▸ **TASK REQUIREMENTS**
Give back, word for word, the lines in the listing below from the one holding "- Make the black" down to the one holding "alt+scroll(230, 240, up, 2)", both ends included.

▸ **INFORMATION**
[Start of Attachment]

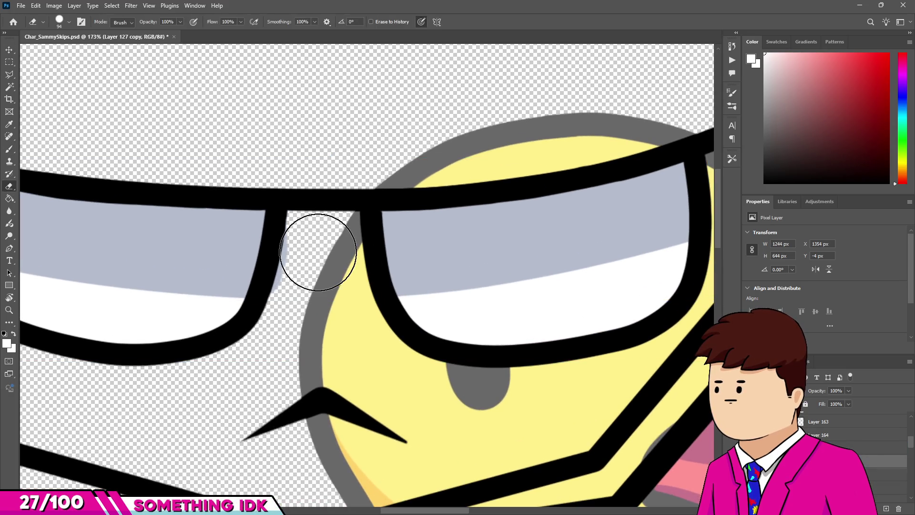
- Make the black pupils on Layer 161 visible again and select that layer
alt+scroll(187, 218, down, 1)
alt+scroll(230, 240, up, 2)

[End of Attachment]
[Start of Attachment]

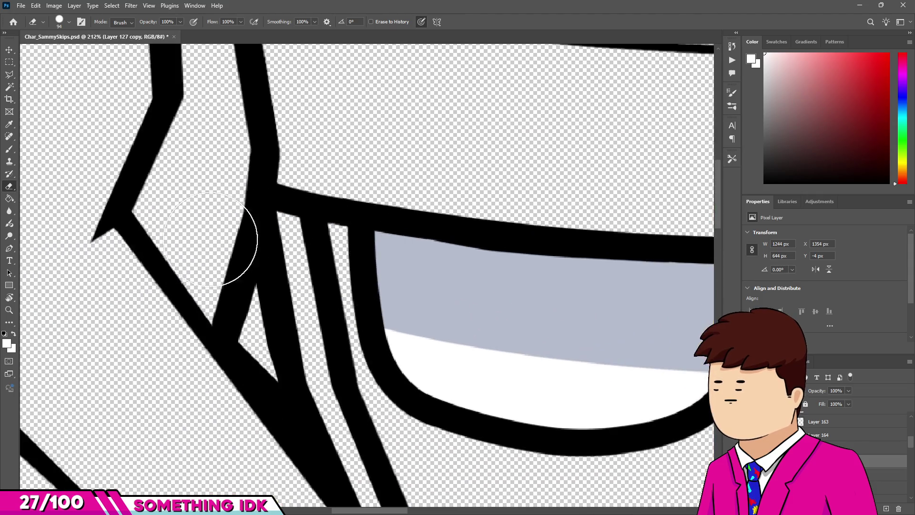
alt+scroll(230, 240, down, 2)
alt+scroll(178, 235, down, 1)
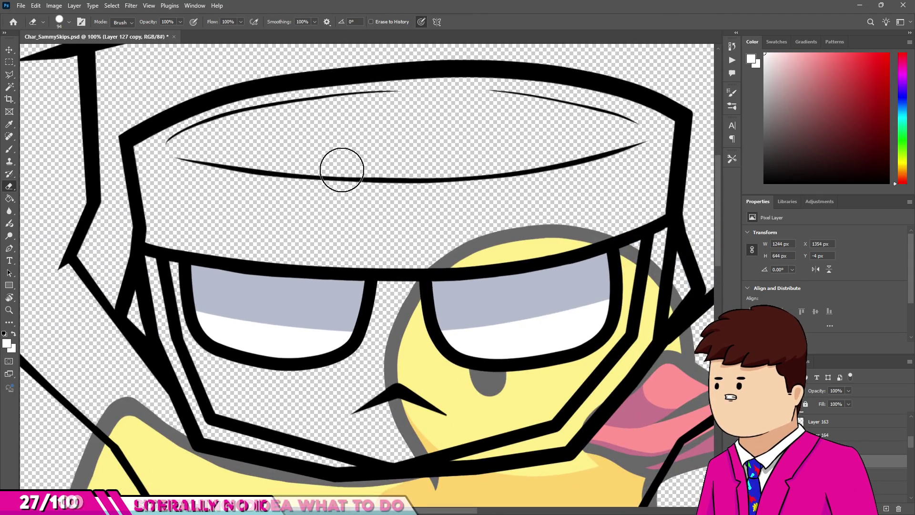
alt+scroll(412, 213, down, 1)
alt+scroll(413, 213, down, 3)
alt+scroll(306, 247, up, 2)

[End of Attachment]

▸ **WRITTEN SOLUTION**
- Make the black pupils on Layer 161 visible again and select that layer
alt+scroll(187, 218, down, 1)
alt+scroll(230, 240, up, 2)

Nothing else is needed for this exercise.